Supporting MENA communities
Since the state considers MENA New Yorkers to be white rather than part of a racial or ethnic minority group, they have largely been left out of the recent waves of initiatives calling for the diversification of governmental and corporate bodies through MWBE certification and DEI initiatives. “The one thing that will be really important for our North African vendors is to be recognized as minority owners of businesses,” said Mohamed Attia, the managing director of the Street Vendor Project at the Urban Justice Center.

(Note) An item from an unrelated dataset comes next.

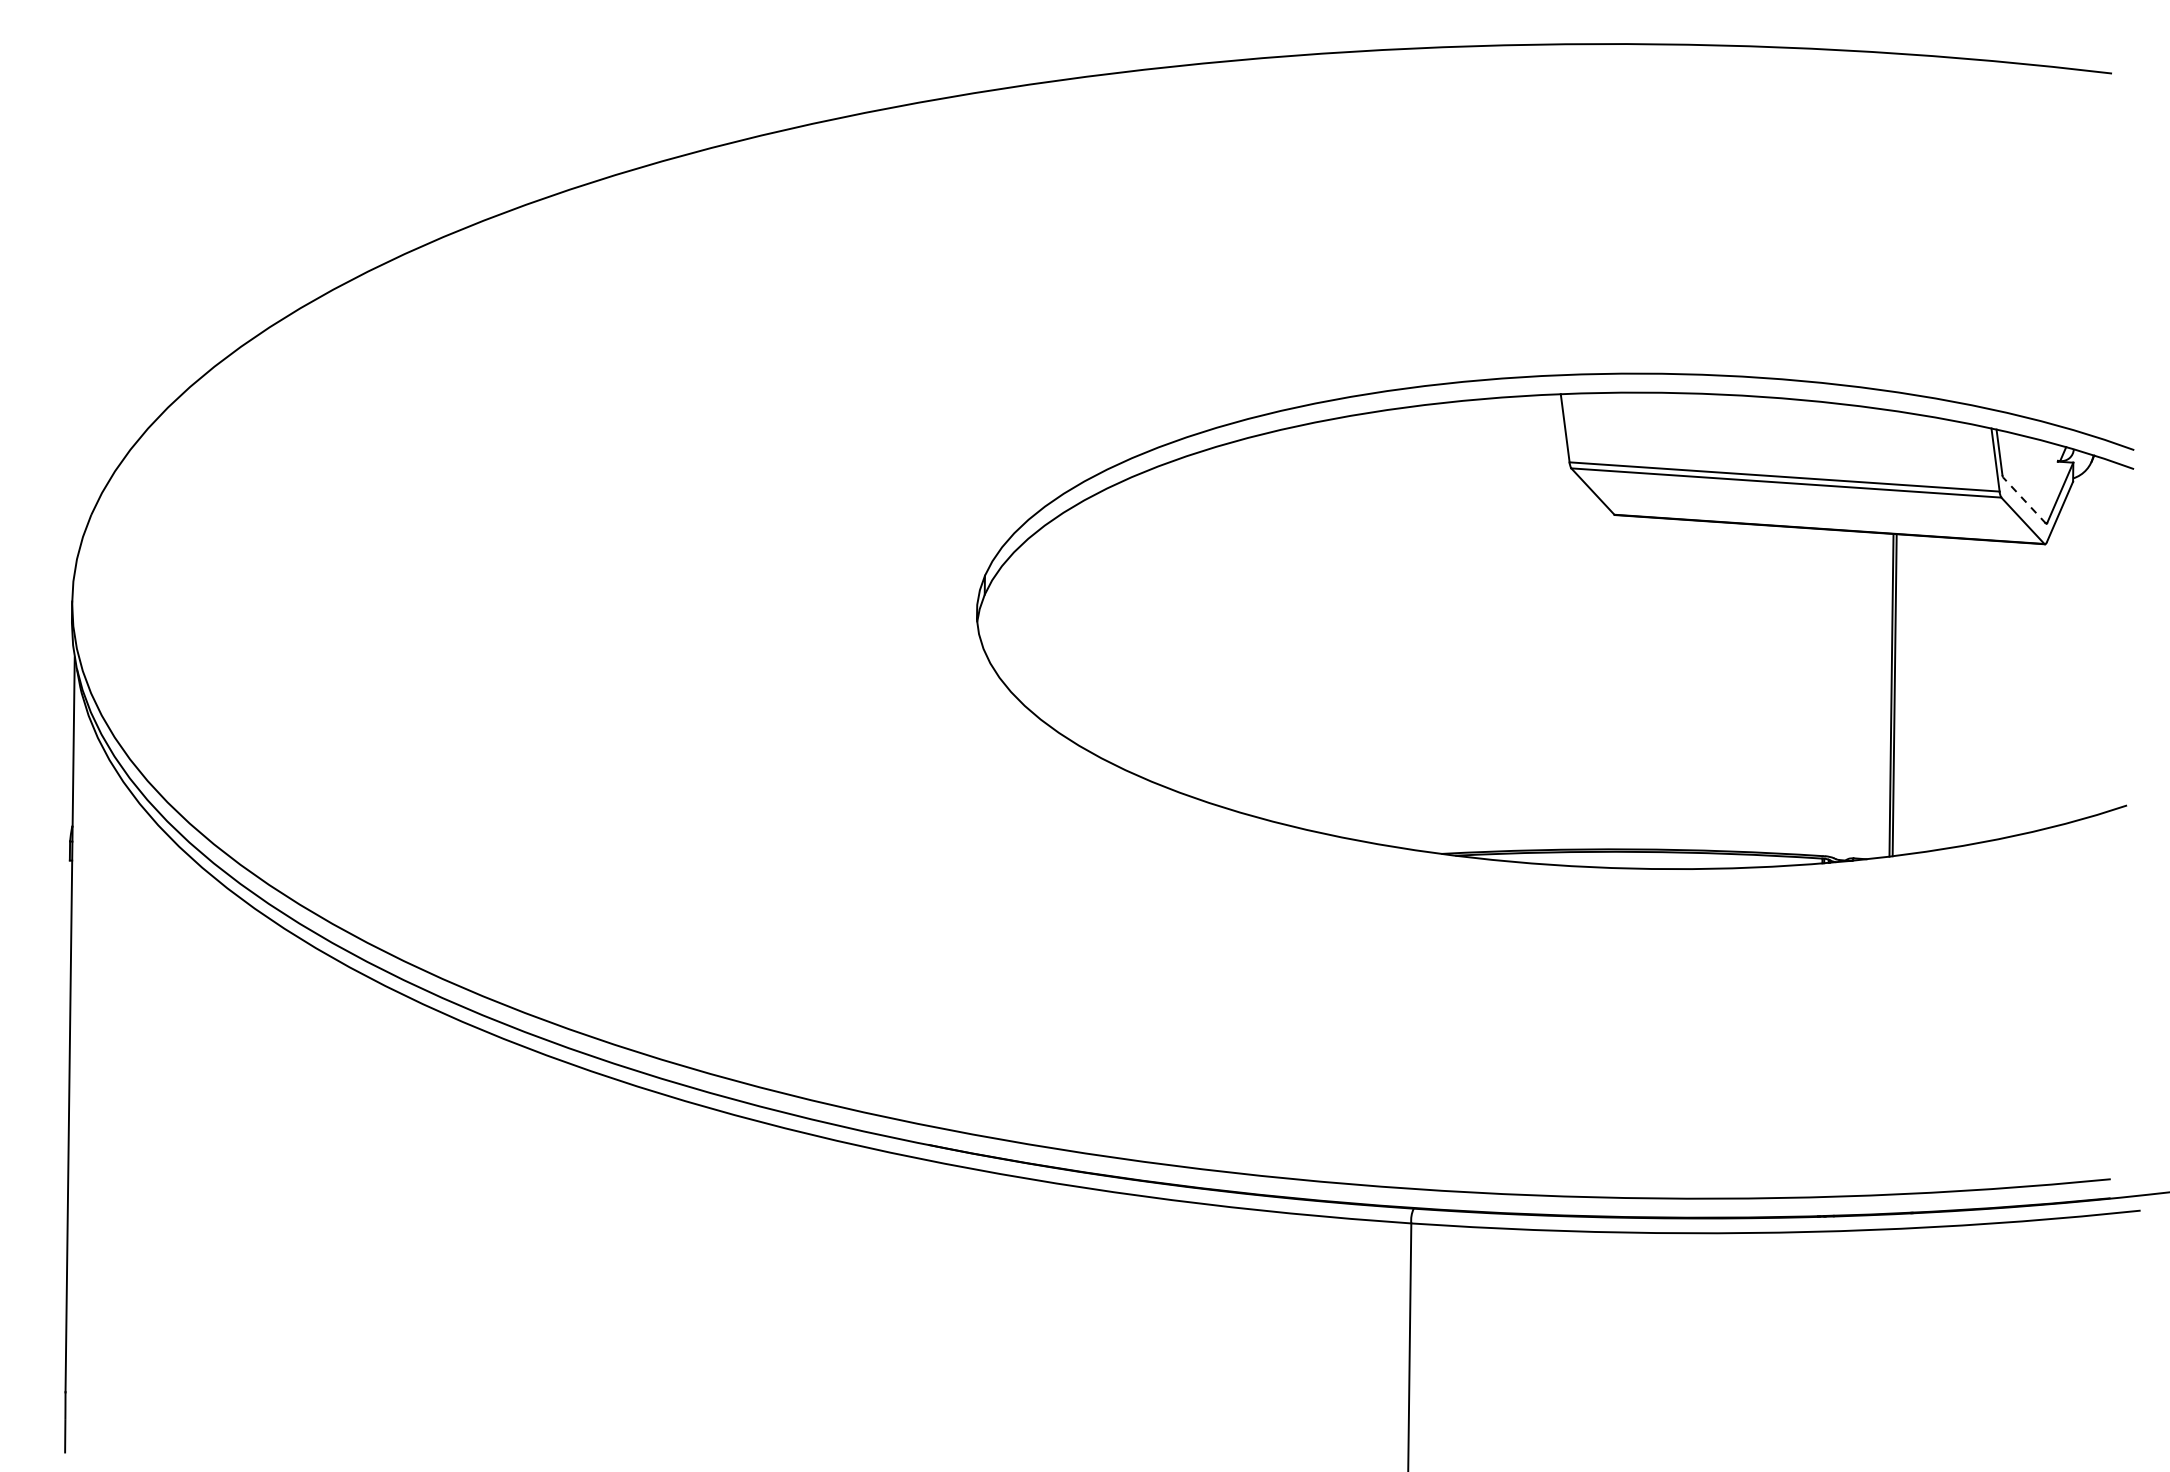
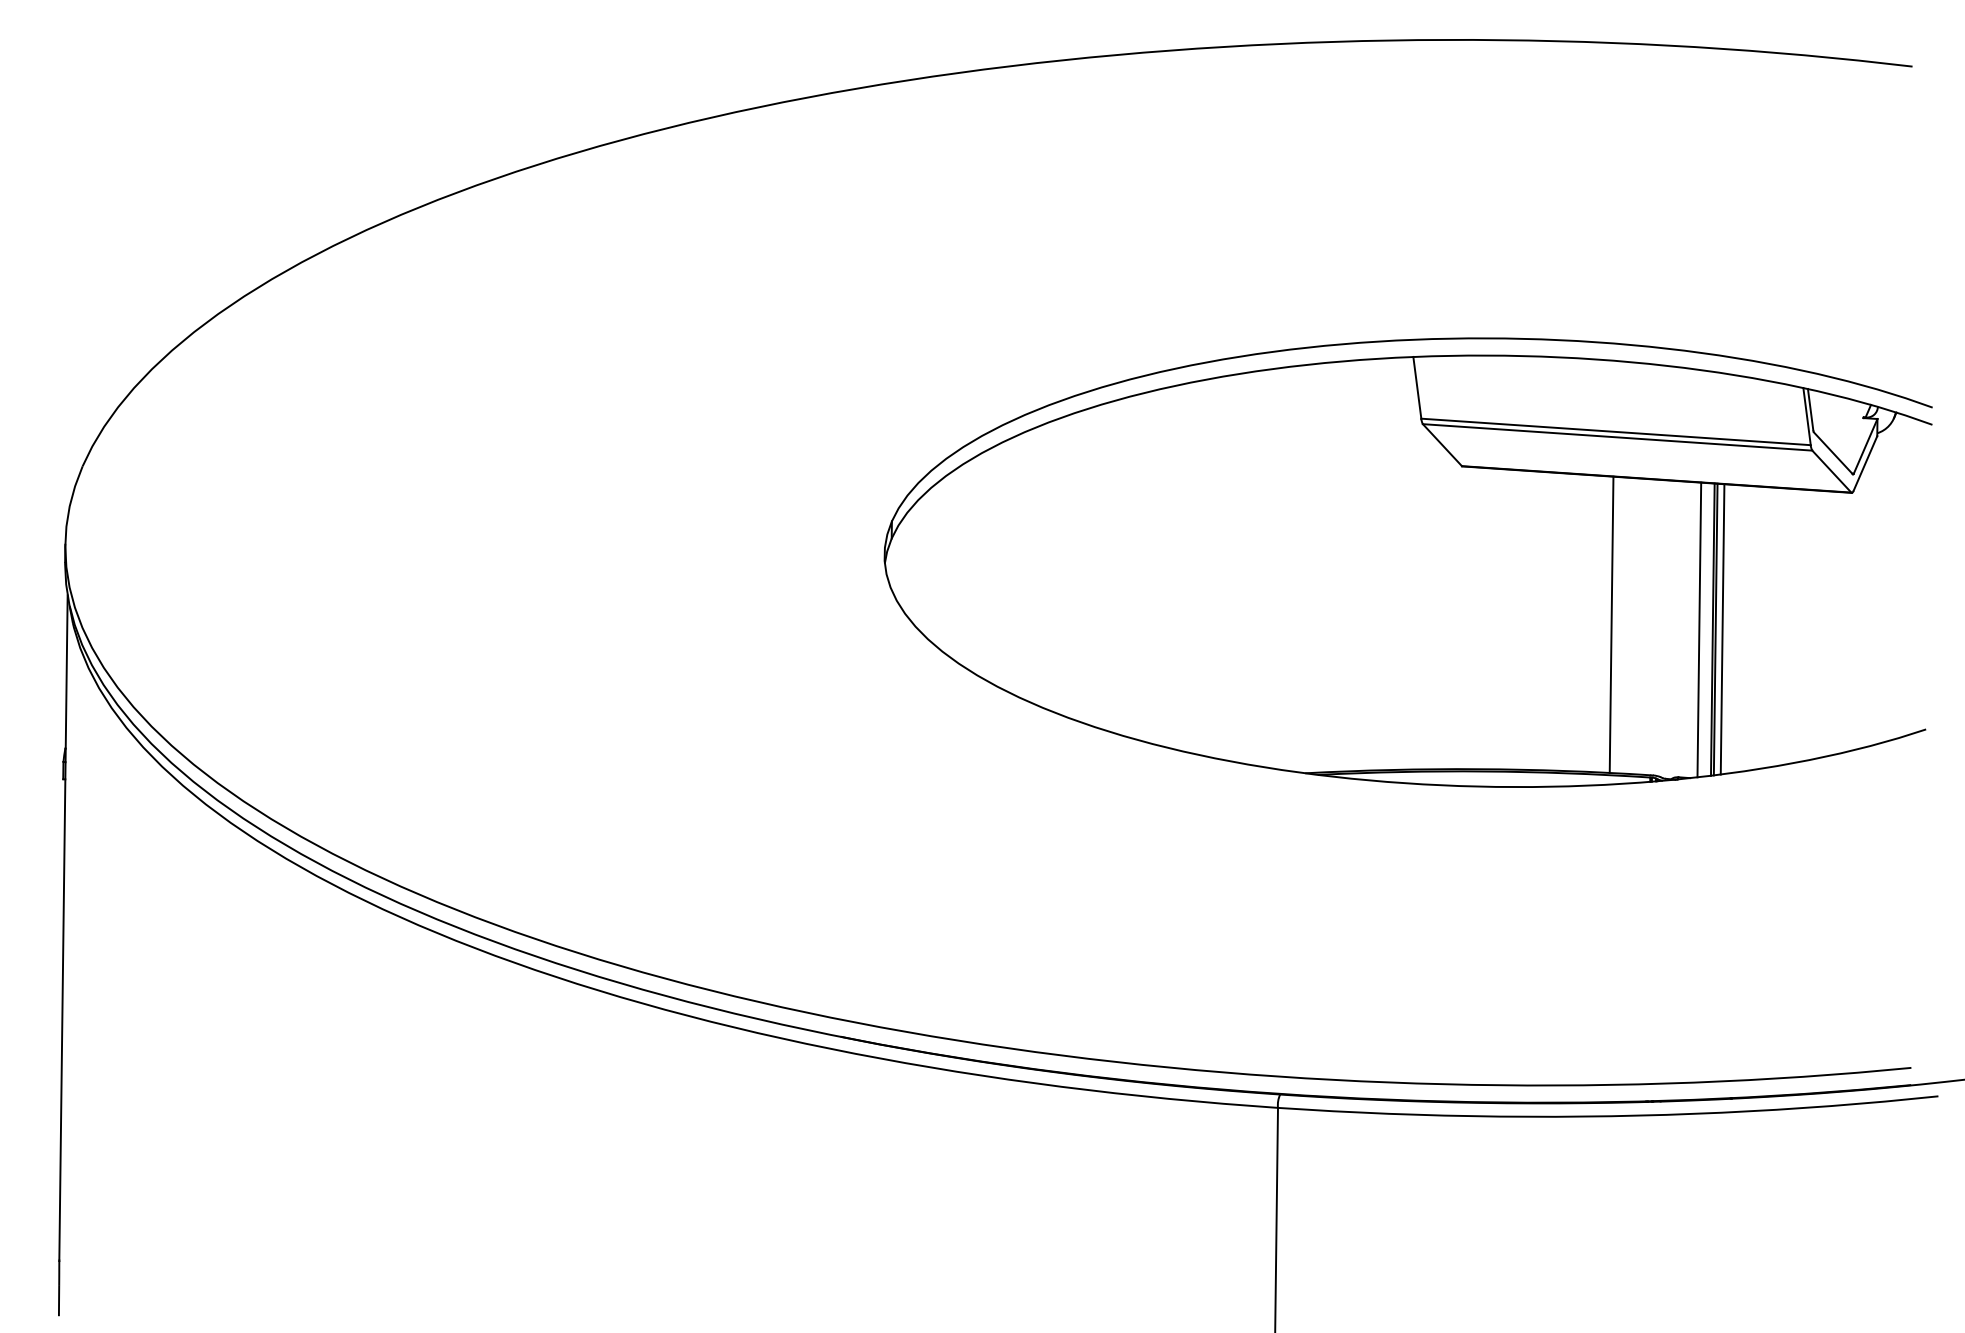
line: (2024, 500) -> (1833, 453), dashed -> solid
line: (1779, 689) -> (1611, 624), added
line: (1876, 695) -> (1699, 629), added
line: (1902, 695) -> (1722, 629), added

The bill sponsored by Gianaris and González-Rojas would not directly impact the minority status of MENA communities, but supporters said it would serve as an important first step in understanding the needs of the community. “The purpose is, as an initial matter, to get accurate information about these communities, as lumping them in with the white population is giving us inaccurate data and myths,” Gianaris said.
With state data reforms for MENA populations potentially on the docket next year, advocates were hopeful that years of collective advocacy will amount to something tangible for New York’s MENA community. It could even pave the way for other states and the federal government to better understand the needs of MENA citizens.
“To see the fruition of it – and for New York to lead and say, ‘it may not happen federally, but we’re going to do it in New York’ – is just a testament to the work that has been done by many leaders in the MENA community who have been pushing for this,” Sarsour said.